_EXTRACTED TEXT_
Ali-Qoli returned to Tehran in 1906/1907 with his family, visiting the Bahai leader ʻAbdu'l-Bahá on the way. On his return to Washington, he was appointed Iranian consul in Washington from 1907. He firmly believed that Persia should look to United States—a nation with no colonial ambitions in the region—rather than European powers to drive its modernization. In his efforts to foster bilateral economic ties, Ali-Qoli Khan cultivated connections with prominent American politicians, industrialists, and financiers, including Henry Ford and President Woodrow Wilson. During a visit to Persia in 1910, he argued against hiring a German financial advisor, advocating instead for appointment of an American expert to reform the nation's finances. Upon returning to Washington as charge d'affaires with the title Nabil od-Dowleh, Ali-Qoli Khan advocated the appointment of an American financial advisor to reform Persia's finances. William Morgan Shuster was later appointed for this position. Ali-Qoli Khan was also in Washington when ʻAbdu’l-Bahá visited the city in 1912. At the Panama–Pacific International Exposition, a world's fair held in San Francisco in 1915, Ali-Qoli Khan was responsible for the Persian exhibit, which consisted largely of his personal collection of Persian art. Following the exposition, he was invited to lecture throughout the United States on Persian art.

After World War I, Ali-Qoli Khan was appointed a minister in persian delegation to Paris Peace Conference (1919–1920). In March 1919, he hosted a dinner for senior members of the American and Persian delegations at the Ritz Hotel. Early in 1921, he was appointed ambassador at the Ottoman government in Istanbul, replacing Khan-Malek Sasani.

Ali-Qoli Khan did not remain in Istanbul for long. Later year, Mohammad Hassan Mirza, the Crown prince, passed through Istanbul and was impressed by Ali-Qoli Khan's managerial abilities. He subsequently asked him to return to Persia and serve as his minister of the royal court, although Ali-Qoli Khan does not appear to have ever held the position. Frustrated in his attempts to bring about reforms and increasingly attacked by the clerics for being a Baháʼí, Ali-Qoli Khan took up the offer of becoming Persian minister to the five republics of the Caucasus at Tbilisi, where he observed the early stages of Communism during 1923-1942.

_INPUT DATA_

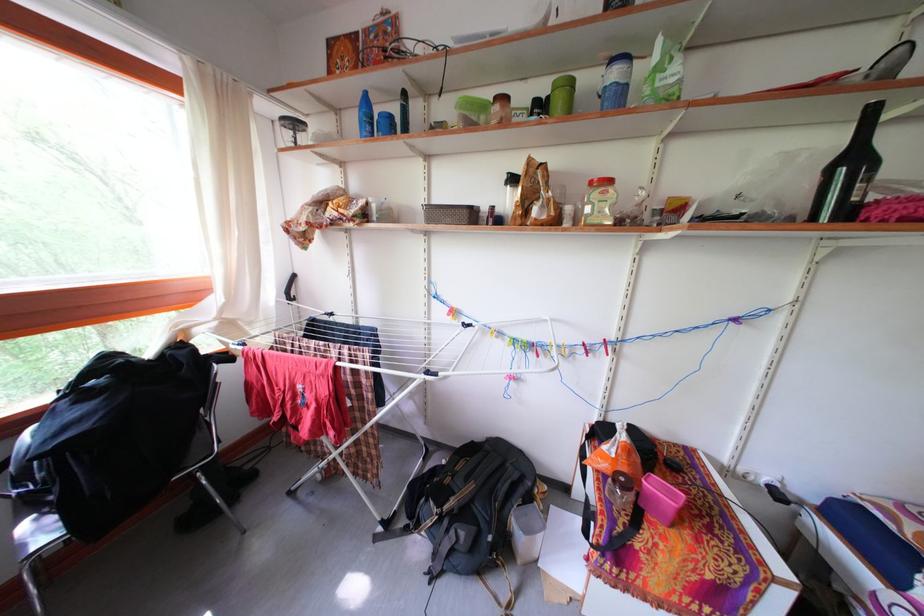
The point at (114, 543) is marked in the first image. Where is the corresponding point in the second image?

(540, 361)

_EXERCISE INSTRUCTIONS_
In the passage on Ali-Qoli Khan, rewrite everything from "After World War" down to "replacing Khan-Malek Sasani.", swapping "Ritz Hotel" for "Grand Hotel".

_REPLY TO THE EXERCISE_
After World War I, Ali-Qoli Khan was appointed a minister in persian delegation to Paris Peace Conference (1919–1920). In March 1919, he hosted a dinner for senior members of the American and Persian delegations at the Grand Hotel. Early in 1921, he was appointed ambassador at the Ottoman government in Istanbul, replacing Khan-Malek Sasani.